Background & Problem

  • Project Goal: Identify which audio characteristics influence the popularity of tracks on Spotify.
  • Dataset: 114,000 songs from the Spotify Tracks dataset on Kaggle.
  • Approach: Conduct exploratory data analysis (EDA) and build a basic linear regression model using two features: danceability and energy.

2 Data Loading & Setup

library(readxl)
dataset <- read_excel("~/Downloads/dataset.xlsm")
## New names:
## • `` -> `...1`
suppressPackageStartupMessages({
  library(ggplot2)
  library(readxl)
  library(tidyverse)   # dplyr, ggplot2, etc.
  library(caret)       # machine-learning helpers
  library(GGally)
  library(conflicted)
})

conflict_prefer("filter", "dplyr")
conflict_prefer("lag",    "dplyr")

3 Data Cleaning & Wrangling

library(tidyverse)

df <- dataset %>% 
  select(-any_of(c("...1","track_id","artists",
                   "album_name","track_name","track_genre"))) %>% 
  mutate(across(where(is.logical), as.numeric)) %>% 
  drop_na()

glimpse(df)
## Rows: 114,000
## Columns: 15
## $ popularity       <dbl> 73, 55, 57, 71, 82, 58, 74, 80, 74, 56, 74, 69, 52, 6…
## $ duration_ms      <dbl> 230666, 149610, 210826, 201933, 198853, 214240, 22940…
## $ explicit         <dbl> 0, 0, 0, 0, 0, 0, 0, 0, 0, 0, 0, 0, 0, 0, 0, 0, 0, 0,…
## $ danceability     <dbl> 0.676, 0.420, 0.438, 0.266, 0.618, 0.688, 0.407, 0.70…
## $ energy           <dbl> 0.4610, 0.1660, 0.3590, 0.0596, 0.4430, 0.4810, 0.147…
## $ key              <dbl> 1, 1, 0, 0, 2, 6, 2, 11, 0, 1, 8, 4, 7, 3, 2, 4, 2, 1…
## $ loudness         <dbl> -6.746, -17.235, -9.734, -18.515, -9.681, -8.807, -8.…
## $ mode             <dbl> 0, 1, 1, 1, 1, 1, 1, 1, 1, 1, 1, 1, 0, 1, 1, 1, 1, 0,…
## $ speechiness      <dbl> 0.1430, 0.0763, 0.0557, 0.0363, 0.0526, 0.1050, 0.035…
## $ acousticness     <dbl> 0.0322, 0.9240, 0.2100, 0.9050, 0.4690, 0.2890, 0.857…
## $ instrumentalness <dbl> 1.01e-06, 5.56e-06, 0.00e+00, 7.07e-05, 0.00e+00, 0.0…
## $ liveness         <dbl> 0.3580, 0.1010, 0.1170, 0.1320, 0.0829, 0.1890, 0.091…
## $ valence          <dbl> 0.7150, 0.2670, 0.1200, 0.1430, 0.1670, 0.6660, 0.076…
## $ tempo            <dbl> 87.917, 77.489, 76.332, 181.740, 119.949, 98.017, 141…
## $ time_signature   <dbl> 4, 4, 4, 3, 4, 4, 3, 4, 4, 4, 4, 3, 4, 4, 4, 3, 4, 4,…

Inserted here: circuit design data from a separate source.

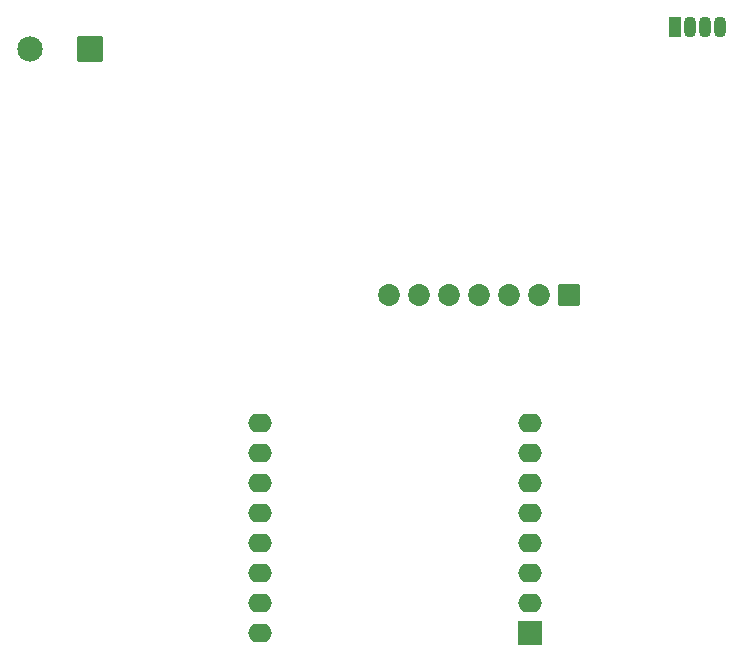
<source format=gbr>
%TF.GenerationSoftware,KiCad,Pcbnew,9.0.2*%
%TF.CreationDate,2025-06-18T12:47:49+02:00*%
%TF.ProjectId,cd30 Luftsensor Projekt ,63643330-204c-4756-9674-73656e736f72,rev?*%
%TF.SameCoordinates,Original*%
%TF.FileFunction,Soldermask,Bot*%
%TF.FilePolarity,Negative*%
%FSLAX46Y46*%
G04 Gerber Fmt 4.6, Leading zero omitted, Abs format (unit mm)*
G04 Created by KiCad (PCBNEW 9.0.2) date 2025-06-18 12:47:49*
%MOMM*%
%LPD*%
G01*
G04 APERTURE LIST*
G04 Aperture macros list*
%AMRoundRect*
0 Rectangle with rounded corners*
0 $1 Rounding radius*
0 $2 $3 $4 $5 $6 $7 $8 $9 X,Y pos of 4 corners*
0 Add a 4 corners polygon primitive as box body*
4,1,4,$2,$3,$4,$5,$6,$7,$8,$9,$2,$3,0*
0 Add four circle primitives for the rounded corners*
1,1,$1+$1,$2,$3*
1,1,$1+$1,$4,$5*
1,1,$1+$1,$6,$7*
1,1,$1+$1,$8,$9*
0 Add four rect primitives between the rounded corners*
20,1,$1+$1,$2,$3,$4,$5,0*
20,1,$1+$1,$4,$5,$6,$7,0*
20,1,$1+$1,$6,$7,$8,$9,0*
20,1,$1+$1,$8,$9,$2,$3,0*%
G04 Aperture macros list end*
%ADD10RoundRect,0.102000X0.825000X0.825000X-0.825000X0.825000X-0.825000X-0.825000X0.825000X-0.825000X0*%
%ADD11C,1.854000*%
%ADD12R,2.000000X2.000000*%
%ADD13O,2.000000X1.600000*%
%ADD14RoundRect,0.102000X0.975000X0.975000X-0.975000X0.975000X-0.975000X-0.975000X0.975000X-0.975000X0*%
%ADD15C,2.154000*%
%ADD16R,1.070000X1.800000*%
%ADD17O,1.070000X1.800000*%
G04 APERTURE END LIST*
D10*
%TO.C,U2*%
X165312500Y-72675000D03*
D11*
X162772500Y-72675000D03*
X160232500Y-72675000D03*
X157692500Y-72675000D03*
X155152500Y-72675000D03*
X152612500Y-72675000D03*
X150072500Y-72675000D03*
%TD*%
D12*
%TO.C,U1*%
X161950000Y-101310000D03*
D13*
X161950000Y-98770000D03*
X161950000Y-96230000D03*
X161950000Y-93690000D03*
X161950000Y-91150000D03*
X161950000Y-88610000D03*
X161950000Y-86070000D03*
X161950000Y-83530000D03*
X139090000Y-83530000D03*
X139090000Y-86070000D03*
X139090000Y-88610000D03*
X139090000Y-91150000D03*
X139090000Y-93690000D03*
X139090000Y-96230000D03*
X139090000Y-98770000D03*
X139090000Y-101310000D03*
%TD*%
D14*
%TO.C,J1*%
X124775000Y-51800000D03*
D15*
X119695000Y-51800000D03*
%TD*%
D16*
%TO.C,D1*%
X174235000Y-49925000D03*
D17*
X175505000Y-49925000D03*
X176775000Y-49925000D03*
X178045000Y-49925000D03*
%TD*%
M02*

</source>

Track Popularity Distribution

ggplot(df, aes(popularity)) + geom_histogram(binwidth = 3, fill = "steelblue") + labs(title = "Distribution of Track Popularity", x = "Popularity (0 – 100)", y = "Count")

Popularity vs. Explicit Content

Energy Distribution

Data Splitting for Modeling

library(caret)
set.seed(123)
idx  <- createDataPartition(df$popularity, p = 0.7, list = FALSE)
train <- df[idx, ]
test  <- df[-idx, ]

Linear Model Output

Term Estimate SE t-value p
(Intercept) 30.501 0.319 95.716 0.000
danceability 4.900 0.460 10.643 0.000
energy -0.055 0.317 -0.175 0.861

Model Performance Summary

Adj R² σ (resid SE) F-test p
0.001 0.001 22.304 0
## 
## **Test-set RMSE:** 22.26

Final Evaluation Metrics

pred   <- predict(model, test)
rmse   <- sqrt(mean((pred - test$popularity)^2))
r2     <- cor(pred, test$popularity)^2

cat("RMSE:", round(rmse, 2), "\n")
## RMSE: 22.26
cat("R-squared:", round(r2, 2), "\n")
## R-squared: 0

Conclusion & Takeaways

  • Danceability contributes positively to track popularity.
  • Energy did not significantly predict popularity in our model.
  • Spotify popularity is likely influenced by external factors not captured here, like artist fame, marketing, and playlist placement.
  • This project helped apply real-world EDA, modeling, and communication skills using R.